I have seen beautiful floral motif molds that can make great shapes for sugar art , I wonder if that is it ? Would love to know how you made yours dcarch, does it take long ? Is there a tutorial or a video that we can look at just to get an idea ?

Thank you for sharing your pictures.

Petals.


----------



## dcarch

petalsandcoco said:


> I am curious to know to Jellly.
> 
> I have seen beautiful floral motif molds that can make great shapes for sugar art , I wonder if that is it ? Would love to know how you made yours dcarch, does it take long ? Is there a tutorial or a video that we can look at just to get an idea ?
> 
> Thank you for sharing your pictures.
> 
> Petals.


It is very difficult, requires a lot of training, practicce ----Are you sure you want to do it, are you sure you are smart enough to learn? LOL

Here you go:

food grade silicone casting rubber (ebay, amazon.com)

Mix equal parts A, and B, into mold. Wait one day. Done.

dcarch


----------



## petalsandcoco

Hey......wait a second here dcarch......what are you trying to say ????

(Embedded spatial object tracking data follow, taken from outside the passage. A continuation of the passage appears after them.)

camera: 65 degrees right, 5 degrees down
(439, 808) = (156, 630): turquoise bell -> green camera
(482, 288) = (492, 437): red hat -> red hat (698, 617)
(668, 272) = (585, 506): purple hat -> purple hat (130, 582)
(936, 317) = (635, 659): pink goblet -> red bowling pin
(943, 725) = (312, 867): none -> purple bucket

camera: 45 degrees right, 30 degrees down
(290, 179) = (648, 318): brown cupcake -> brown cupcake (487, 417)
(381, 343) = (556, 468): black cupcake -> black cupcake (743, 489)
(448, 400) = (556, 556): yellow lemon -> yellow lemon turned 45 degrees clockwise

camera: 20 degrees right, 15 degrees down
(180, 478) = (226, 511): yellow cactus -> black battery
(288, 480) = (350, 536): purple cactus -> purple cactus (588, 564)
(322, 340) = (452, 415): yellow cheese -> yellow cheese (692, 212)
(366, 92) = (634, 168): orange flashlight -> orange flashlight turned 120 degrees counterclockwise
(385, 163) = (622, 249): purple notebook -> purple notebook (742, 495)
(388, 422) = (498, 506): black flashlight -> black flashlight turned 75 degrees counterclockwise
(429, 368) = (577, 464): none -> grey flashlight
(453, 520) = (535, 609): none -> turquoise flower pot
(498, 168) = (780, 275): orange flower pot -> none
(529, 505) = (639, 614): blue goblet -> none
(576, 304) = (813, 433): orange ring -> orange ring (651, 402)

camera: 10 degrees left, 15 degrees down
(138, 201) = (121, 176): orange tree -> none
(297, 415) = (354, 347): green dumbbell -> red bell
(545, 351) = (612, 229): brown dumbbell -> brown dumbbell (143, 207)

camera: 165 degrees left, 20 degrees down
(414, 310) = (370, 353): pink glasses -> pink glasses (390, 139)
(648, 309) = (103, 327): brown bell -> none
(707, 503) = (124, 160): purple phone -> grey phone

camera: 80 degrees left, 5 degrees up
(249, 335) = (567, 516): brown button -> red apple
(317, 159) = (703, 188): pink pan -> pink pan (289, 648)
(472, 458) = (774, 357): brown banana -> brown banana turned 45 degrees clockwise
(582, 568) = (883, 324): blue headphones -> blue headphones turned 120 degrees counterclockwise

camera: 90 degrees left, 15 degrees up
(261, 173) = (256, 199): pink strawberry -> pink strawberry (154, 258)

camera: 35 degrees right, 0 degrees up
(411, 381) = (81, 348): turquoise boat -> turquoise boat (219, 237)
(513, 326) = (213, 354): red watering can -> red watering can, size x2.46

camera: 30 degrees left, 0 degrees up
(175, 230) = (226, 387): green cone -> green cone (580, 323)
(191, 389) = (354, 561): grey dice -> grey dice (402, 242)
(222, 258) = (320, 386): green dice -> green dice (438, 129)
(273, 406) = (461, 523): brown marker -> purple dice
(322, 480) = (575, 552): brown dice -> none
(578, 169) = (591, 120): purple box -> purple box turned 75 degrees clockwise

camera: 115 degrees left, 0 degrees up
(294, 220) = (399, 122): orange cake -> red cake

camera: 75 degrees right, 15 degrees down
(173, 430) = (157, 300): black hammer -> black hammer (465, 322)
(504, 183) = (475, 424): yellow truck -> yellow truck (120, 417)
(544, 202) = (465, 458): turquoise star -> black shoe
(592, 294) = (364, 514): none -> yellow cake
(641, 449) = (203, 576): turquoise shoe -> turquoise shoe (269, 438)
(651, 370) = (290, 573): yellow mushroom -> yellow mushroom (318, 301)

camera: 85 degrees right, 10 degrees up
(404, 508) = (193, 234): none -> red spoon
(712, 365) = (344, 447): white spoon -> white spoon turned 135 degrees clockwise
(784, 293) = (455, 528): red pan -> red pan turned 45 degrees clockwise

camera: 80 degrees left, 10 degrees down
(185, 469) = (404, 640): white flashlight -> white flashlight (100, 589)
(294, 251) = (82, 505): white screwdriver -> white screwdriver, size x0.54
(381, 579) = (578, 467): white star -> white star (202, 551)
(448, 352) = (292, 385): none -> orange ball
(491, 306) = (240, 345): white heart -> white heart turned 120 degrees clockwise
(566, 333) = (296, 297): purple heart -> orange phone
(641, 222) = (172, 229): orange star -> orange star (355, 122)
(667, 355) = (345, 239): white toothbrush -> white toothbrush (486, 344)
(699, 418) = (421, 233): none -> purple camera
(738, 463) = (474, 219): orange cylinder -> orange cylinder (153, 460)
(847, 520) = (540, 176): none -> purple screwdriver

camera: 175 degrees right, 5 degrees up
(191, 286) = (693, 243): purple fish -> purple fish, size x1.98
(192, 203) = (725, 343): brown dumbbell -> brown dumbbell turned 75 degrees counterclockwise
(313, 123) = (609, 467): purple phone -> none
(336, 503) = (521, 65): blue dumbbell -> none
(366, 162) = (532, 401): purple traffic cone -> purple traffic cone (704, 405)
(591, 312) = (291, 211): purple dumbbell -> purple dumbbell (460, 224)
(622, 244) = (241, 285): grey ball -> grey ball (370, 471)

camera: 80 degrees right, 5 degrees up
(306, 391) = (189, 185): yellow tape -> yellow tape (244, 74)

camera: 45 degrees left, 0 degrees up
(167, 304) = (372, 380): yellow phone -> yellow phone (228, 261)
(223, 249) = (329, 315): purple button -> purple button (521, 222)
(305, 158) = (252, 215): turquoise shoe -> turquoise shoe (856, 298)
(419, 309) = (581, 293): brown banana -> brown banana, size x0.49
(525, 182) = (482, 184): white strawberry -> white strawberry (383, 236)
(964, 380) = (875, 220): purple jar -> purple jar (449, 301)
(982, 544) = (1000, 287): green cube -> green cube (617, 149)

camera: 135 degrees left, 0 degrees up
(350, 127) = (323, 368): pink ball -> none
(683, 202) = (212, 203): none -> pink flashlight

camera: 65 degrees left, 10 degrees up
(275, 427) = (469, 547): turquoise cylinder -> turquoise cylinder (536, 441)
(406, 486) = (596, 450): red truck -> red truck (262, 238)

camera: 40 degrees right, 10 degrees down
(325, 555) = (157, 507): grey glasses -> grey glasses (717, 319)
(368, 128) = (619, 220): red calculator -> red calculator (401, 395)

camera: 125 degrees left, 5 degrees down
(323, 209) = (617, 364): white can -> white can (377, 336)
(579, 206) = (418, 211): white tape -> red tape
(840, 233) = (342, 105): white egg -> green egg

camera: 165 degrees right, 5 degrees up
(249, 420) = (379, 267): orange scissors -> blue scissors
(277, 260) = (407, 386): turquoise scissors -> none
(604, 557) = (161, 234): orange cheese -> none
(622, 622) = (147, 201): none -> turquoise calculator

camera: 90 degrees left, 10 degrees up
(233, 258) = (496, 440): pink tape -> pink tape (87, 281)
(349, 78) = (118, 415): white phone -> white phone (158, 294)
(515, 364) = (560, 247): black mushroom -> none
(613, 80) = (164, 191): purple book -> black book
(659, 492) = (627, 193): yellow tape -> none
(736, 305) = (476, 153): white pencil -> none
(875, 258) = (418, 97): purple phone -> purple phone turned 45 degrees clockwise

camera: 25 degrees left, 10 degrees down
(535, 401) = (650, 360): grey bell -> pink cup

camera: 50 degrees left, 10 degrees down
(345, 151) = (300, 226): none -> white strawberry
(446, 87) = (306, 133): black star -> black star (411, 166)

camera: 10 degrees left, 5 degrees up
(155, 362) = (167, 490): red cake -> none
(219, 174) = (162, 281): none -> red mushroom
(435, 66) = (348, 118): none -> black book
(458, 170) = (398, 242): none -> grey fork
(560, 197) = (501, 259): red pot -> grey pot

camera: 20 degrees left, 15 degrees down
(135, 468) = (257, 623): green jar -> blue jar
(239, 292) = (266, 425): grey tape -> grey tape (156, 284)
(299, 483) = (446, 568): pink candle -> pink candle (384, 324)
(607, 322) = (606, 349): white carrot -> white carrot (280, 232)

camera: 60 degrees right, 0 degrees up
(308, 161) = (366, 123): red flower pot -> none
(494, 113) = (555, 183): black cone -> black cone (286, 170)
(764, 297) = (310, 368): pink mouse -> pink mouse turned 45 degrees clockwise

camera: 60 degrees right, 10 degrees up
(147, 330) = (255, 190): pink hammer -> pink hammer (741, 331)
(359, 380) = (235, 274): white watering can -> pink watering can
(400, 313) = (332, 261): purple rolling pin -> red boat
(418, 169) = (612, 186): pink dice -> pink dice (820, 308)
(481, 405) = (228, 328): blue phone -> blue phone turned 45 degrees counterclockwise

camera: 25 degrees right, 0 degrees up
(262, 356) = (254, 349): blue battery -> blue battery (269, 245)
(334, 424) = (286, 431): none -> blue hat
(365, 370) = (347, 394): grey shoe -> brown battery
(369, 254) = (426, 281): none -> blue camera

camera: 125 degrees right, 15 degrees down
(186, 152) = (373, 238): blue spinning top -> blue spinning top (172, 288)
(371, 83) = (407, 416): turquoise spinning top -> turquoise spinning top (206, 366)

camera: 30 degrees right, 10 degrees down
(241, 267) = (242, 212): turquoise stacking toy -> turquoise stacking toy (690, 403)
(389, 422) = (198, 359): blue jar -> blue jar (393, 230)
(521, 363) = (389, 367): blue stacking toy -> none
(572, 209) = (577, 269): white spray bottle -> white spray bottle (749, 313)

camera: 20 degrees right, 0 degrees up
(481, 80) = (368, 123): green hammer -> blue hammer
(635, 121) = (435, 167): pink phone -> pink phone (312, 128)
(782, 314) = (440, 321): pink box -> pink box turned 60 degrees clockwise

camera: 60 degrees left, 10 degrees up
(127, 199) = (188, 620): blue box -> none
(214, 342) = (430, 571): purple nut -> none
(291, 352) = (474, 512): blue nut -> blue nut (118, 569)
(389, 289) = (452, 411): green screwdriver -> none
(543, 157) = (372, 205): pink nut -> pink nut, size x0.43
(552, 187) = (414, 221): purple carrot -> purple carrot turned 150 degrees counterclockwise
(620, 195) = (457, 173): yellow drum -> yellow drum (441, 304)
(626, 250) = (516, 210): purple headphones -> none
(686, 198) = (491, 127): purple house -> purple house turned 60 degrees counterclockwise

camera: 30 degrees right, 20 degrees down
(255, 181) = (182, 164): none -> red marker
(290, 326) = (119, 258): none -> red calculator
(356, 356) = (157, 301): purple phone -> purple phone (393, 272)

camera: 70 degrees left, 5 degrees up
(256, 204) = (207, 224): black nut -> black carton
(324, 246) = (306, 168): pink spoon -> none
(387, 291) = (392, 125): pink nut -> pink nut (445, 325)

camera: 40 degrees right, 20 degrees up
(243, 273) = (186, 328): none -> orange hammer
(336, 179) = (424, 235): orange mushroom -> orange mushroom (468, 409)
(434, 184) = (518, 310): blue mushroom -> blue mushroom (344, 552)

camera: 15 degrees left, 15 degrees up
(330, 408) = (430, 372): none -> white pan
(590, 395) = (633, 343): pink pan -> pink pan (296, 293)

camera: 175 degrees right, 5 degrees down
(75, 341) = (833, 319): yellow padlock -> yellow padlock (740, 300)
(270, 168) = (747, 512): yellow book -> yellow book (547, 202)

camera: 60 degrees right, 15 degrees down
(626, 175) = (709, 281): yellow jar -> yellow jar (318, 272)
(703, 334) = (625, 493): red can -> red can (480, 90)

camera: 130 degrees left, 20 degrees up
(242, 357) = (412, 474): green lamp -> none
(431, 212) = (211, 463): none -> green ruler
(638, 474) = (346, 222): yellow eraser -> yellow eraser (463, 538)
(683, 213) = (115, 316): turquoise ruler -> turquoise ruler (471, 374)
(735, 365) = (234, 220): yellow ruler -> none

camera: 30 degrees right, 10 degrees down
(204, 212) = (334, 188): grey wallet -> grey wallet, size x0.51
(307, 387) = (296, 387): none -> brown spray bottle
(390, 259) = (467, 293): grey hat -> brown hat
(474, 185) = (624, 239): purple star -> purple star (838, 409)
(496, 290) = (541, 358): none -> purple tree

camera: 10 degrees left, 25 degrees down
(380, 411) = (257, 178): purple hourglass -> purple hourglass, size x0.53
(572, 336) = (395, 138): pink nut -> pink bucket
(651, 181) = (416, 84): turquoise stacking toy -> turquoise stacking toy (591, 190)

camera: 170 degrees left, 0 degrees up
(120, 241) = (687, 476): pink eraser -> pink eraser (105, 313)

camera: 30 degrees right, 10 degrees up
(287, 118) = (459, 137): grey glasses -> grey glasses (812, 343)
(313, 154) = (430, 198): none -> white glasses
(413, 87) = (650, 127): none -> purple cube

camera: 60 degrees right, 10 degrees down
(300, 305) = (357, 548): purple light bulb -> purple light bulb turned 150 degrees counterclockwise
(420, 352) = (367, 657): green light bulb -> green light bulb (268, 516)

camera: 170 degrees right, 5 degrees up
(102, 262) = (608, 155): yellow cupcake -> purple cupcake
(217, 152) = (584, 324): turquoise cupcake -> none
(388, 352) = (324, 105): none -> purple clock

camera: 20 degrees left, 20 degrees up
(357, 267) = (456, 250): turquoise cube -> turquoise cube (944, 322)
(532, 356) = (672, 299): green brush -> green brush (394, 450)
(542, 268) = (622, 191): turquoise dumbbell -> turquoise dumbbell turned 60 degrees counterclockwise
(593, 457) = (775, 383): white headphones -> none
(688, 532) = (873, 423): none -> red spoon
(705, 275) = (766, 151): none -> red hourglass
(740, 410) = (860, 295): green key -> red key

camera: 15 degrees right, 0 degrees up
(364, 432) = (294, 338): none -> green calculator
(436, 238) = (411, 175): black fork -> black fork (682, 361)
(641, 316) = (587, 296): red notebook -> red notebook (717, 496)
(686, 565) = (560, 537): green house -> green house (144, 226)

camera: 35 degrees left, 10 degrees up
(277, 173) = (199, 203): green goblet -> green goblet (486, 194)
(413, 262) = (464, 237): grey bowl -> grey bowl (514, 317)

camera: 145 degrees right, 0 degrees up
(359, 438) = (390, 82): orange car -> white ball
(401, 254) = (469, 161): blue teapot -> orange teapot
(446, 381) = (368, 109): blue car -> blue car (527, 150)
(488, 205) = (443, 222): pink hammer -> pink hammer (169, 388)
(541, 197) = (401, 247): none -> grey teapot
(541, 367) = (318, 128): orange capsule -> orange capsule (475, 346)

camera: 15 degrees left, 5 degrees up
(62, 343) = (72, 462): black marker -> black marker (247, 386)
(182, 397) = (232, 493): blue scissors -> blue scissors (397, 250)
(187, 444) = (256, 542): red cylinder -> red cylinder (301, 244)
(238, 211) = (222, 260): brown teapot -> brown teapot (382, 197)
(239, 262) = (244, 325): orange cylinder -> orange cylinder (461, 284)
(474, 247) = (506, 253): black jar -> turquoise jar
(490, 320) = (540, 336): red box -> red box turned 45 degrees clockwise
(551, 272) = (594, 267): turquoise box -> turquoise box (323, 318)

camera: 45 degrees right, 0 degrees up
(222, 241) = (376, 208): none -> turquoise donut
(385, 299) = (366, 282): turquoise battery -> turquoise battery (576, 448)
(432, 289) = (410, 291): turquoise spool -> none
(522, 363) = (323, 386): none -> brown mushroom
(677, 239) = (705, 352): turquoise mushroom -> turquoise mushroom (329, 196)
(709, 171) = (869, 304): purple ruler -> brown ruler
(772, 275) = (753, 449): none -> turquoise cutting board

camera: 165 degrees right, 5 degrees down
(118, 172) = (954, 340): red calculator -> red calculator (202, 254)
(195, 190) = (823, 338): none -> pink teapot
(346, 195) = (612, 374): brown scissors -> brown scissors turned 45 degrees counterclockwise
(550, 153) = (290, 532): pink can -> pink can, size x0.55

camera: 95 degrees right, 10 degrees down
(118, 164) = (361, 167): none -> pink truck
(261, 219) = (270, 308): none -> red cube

That went way over my head , I mean, you may have to repeat it again ........ /img/vbsmilies/smilies/lol.gif /img/vbsmilies/smilies/smoking.gif cool.....dc.

Petals.

ps. project for the summer.


----------



## petemccracken

Here are some other resources for silicon mold making:

http://www.makeyourownmolds.com/
http://www.smooth-on.com/Smooth-Sil=-Plat/c1131/index.html
http://thechocolatemoldfactory.com/siliconemold.aspx
https://www.google.com/search?q=foo...s=org.mozilla:en-US:official&client=firefox-a


----------



## Iceman

I had a toy set called _*"Creepy Crawlers"*_ when I was a kid. We made all sorts of rubbery stuff with it.


----------



## jellly

Thank you so much for sharing, I can't wait to try this out.


----------



## pastrymama

If you use acetate sheets rolled into tubes and taped you can keep the panna cotta just refrigerated.  When needed, untape and roll out of the acetate onto the plate.  Unless your panna cotta is so soft it won't hold shape it should work easily.


----------



## petalsandcoco

Jellly, (scroll down)

I came across a pic today and thought of you and this thread. 

Black sesame ganache

Cherry yogurt panna cotta

Rose-Mahleb semifreddo

raspberry meringue

pink peppercorn crisp

sour cherry glass

maraschino almonds

cherry petals

cherry leaf.

When I see food created this way, it gives me sheer pleasure. Hanami in March is the place to be (bucket list)

Petals.


----------